Essa releitura permite situar, em um primeiro momento, a vinheta no eixo Efeito de verdade, proposto pelo argumento do XXVI EBCF. Como ali se afirma, as formações do inconsciente “revelam uma verdade que contraria o saber estabelecido”, manifestando-se como “tropeço, desfalecimento, rachadura”. O lapso comparece justamente como essa irrupção pela qual o inconsciente responde à intervenção do analista. O inconsciente, por assim dizer, toma a palavra e basta o analista escutar.

No entanto, meu interesse por esse exemplo não se esgota aí. O que me soa particular nesse recorte é que a intervenção de Freud não parece apoiar-se apenas em um conteúdo recalcado, mas também em um jogo de linguagem. Há uma materialidade sonora que orienta sua escuta — Jauner, Gauner, jewagt. E antes de atestar uma verdade, é o tropeço da língua que interessa.

Retomo, então, o argumento do XXVI EBCF, quando propõe pensar uma interpretação que faz ressoar lalíngua, sendo esta “um forçamento por onde um psicanalista pode fazer soar outra coisa que não o sentido, para que os sons emitidos possam ser escritos diferentemente do sentido”. A intervenção freudiana apoia-se justamente na proximidade sonora entre os significantes, fazendo aparecer um arranjo singular da língua. E, ainda que Freud não formule essa operação, seria possível perguntar se esse jogo paronomástico não faz comparecer, já nesse momento, uma interpretação que se vale da materialidade da língua para produzir seus efeitos?

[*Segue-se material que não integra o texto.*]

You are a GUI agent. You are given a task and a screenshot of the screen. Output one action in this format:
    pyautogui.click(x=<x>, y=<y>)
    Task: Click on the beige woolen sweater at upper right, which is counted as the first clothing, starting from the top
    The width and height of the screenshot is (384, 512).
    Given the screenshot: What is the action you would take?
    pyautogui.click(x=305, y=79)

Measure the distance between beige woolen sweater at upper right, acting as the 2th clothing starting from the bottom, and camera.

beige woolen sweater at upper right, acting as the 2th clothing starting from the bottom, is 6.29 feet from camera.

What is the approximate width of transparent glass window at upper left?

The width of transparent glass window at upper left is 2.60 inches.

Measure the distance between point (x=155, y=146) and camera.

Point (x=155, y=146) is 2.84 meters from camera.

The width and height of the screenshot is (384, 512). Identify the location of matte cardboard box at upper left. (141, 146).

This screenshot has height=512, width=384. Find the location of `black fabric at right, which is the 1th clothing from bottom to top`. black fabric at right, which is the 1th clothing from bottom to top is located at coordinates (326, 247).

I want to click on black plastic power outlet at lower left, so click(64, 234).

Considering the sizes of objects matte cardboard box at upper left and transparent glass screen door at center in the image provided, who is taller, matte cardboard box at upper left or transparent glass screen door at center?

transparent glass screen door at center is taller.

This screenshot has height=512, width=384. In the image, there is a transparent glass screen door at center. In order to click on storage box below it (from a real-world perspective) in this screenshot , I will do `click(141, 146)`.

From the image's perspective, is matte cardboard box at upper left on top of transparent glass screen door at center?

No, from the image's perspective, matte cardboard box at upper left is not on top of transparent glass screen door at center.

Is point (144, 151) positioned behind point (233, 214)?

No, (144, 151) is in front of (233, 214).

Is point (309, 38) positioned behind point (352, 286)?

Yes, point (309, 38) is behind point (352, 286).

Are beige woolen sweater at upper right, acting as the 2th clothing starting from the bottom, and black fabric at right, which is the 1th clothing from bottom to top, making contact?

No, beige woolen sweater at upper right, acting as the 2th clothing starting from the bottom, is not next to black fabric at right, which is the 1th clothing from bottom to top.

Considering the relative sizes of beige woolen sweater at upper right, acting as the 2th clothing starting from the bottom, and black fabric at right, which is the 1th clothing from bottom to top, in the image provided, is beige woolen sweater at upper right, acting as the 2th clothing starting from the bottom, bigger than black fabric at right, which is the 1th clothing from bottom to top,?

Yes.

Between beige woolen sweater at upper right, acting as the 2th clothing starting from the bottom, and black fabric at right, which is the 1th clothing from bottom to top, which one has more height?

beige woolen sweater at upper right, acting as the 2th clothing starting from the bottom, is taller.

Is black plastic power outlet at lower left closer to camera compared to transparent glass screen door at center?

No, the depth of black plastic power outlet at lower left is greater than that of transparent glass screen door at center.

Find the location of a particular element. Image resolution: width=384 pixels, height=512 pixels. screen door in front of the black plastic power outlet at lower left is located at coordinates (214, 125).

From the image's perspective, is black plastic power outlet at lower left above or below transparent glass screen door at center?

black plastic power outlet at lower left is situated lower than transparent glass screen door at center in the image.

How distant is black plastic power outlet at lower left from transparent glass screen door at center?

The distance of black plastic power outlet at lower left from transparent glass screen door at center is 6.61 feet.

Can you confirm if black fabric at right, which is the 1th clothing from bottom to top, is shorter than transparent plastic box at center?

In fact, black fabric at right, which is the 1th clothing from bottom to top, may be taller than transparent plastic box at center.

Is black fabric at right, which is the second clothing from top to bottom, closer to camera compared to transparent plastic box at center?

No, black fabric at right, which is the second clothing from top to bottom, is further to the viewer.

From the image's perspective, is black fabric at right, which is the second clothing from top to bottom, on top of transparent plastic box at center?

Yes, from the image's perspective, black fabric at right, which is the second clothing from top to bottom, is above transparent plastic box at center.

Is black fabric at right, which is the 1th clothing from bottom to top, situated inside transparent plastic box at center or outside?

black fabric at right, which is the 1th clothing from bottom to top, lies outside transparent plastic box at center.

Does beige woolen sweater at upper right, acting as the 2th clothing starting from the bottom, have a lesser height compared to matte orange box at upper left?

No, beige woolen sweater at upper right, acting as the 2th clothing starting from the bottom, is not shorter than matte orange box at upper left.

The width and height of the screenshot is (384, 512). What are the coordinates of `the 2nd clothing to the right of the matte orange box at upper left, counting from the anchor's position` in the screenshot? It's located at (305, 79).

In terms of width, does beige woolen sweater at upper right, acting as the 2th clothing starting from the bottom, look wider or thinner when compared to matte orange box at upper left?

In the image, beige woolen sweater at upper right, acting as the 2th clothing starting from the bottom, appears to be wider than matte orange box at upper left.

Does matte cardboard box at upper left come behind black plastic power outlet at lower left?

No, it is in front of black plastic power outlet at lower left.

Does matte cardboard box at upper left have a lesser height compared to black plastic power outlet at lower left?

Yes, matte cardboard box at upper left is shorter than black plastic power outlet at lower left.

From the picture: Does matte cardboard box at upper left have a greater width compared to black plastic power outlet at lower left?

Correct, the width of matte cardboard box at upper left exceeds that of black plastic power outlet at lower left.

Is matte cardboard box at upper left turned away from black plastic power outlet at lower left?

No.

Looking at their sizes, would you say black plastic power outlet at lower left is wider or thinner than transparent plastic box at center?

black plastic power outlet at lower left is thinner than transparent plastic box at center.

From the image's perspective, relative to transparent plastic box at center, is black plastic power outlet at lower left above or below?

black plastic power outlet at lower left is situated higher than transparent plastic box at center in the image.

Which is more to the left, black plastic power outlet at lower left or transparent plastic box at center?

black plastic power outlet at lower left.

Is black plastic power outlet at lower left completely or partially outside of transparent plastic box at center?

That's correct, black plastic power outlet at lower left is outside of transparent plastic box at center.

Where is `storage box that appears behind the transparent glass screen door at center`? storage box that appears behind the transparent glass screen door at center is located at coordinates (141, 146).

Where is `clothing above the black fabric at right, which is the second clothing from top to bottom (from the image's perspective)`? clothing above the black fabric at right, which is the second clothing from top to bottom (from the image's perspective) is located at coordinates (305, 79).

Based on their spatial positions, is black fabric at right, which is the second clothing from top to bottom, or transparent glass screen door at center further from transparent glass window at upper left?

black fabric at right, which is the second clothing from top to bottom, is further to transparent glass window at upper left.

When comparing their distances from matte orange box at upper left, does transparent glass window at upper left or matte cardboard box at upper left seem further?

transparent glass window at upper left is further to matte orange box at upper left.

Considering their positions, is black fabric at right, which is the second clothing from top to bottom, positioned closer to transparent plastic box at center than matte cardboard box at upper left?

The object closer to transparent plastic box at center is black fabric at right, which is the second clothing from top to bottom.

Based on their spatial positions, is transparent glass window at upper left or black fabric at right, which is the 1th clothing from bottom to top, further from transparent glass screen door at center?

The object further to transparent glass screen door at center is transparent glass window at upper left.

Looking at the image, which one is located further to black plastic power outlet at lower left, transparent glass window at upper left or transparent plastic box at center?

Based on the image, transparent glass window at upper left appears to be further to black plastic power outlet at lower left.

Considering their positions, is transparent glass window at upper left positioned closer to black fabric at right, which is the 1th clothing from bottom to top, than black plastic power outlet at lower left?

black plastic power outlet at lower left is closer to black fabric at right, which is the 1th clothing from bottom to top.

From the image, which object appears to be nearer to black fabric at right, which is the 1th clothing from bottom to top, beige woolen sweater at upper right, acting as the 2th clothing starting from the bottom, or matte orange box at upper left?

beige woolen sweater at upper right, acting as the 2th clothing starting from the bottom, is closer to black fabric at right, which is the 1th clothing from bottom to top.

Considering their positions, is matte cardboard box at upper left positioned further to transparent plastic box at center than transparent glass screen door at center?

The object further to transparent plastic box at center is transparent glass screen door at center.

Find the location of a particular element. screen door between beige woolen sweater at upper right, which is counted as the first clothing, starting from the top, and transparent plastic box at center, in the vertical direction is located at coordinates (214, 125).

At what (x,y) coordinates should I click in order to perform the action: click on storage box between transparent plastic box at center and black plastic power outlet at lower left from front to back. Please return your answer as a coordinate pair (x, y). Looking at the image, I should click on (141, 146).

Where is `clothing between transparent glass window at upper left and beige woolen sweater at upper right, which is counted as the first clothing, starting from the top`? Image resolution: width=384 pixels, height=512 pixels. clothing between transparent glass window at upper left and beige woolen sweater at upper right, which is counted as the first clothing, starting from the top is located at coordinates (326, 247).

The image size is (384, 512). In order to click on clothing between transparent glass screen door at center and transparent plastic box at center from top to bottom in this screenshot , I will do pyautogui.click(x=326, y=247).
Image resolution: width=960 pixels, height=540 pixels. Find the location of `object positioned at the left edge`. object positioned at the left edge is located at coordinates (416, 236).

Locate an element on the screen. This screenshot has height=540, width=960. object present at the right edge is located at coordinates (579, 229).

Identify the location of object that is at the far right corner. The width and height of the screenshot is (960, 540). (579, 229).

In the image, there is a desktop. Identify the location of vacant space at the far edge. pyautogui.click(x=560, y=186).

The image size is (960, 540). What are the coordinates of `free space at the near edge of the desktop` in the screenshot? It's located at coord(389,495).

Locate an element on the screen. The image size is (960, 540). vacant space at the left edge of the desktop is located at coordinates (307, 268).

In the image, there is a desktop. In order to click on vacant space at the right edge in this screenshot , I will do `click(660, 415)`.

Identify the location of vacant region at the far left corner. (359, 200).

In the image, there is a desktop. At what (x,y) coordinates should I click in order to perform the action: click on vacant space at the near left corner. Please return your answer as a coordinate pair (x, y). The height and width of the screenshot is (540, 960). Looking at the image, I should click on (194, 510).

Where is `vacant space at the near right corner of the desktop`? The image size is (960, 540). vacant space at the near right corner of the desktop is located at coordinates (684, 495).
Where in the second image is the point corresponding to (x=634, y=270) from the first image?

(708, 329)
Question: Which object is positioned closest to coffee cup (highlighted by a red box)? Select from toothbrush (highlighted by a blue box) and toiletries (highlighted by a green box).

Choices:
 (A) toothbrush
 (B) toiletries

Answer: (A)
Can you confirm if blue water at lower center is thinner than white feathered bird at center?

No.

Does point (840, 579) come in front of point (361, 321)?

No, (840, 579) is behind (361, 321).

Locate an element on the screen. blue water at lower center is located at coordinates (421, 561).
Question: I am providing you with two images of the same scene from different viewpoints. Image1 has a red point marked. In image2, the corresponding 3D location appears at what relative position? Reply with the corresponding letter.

O argumento do XXVI EBCF afirma que “é em lalíngua que a interpretação opera”, deslocando seu alvo do efeito de sentido para a materialidade da língua, seus equívocos e suas ressonâncias. Nessa perspectiva, a interpretação não se orienta apenas pelo que as palavras querem dizer, mas pelo modo como elas soam. Não teria Freud, nesse exemplo, se deixado orientar por esse barulho da língua? Mesmo que para ele essa empreitada vise, ainda, o sentido.

Referências:

FREUD, Sigmund. Construções em análise (1937). In: ______. Edição Standard Brasileira das Obras Psicológicas Completas de Sigmund Freud. Rio de Janeiro: Imago, 1996. v. 23, p. 271–287.

FREUD, Sigmund. Psicopatologia da vida cotidiana (1901). In: ______. Edição Standard Brasileira das Obras Psicológicas Completas de Sigmund Freud. Rio de Janeiro: Imago, 1996. v. 6.

XXVI ENCONTRO BRASILEIRO DO CAMPO FREUDIANO. Argumento. Florianópolis, 2026. Disponível em: https://encontrobrasileiroebp2026.com.br/argumento/. Acesso em: 31 jul. 2026.

[1] Atividade coordenada por Virgínia Carvalho (EBP/AMP), na Unidade de Vitória da Seção Leste-Oeste, dedicada à leitura dos textos “Construções na análise”, de Sigmund Freud, e “O osso de uma análise”, de Jacques-Alain Miller.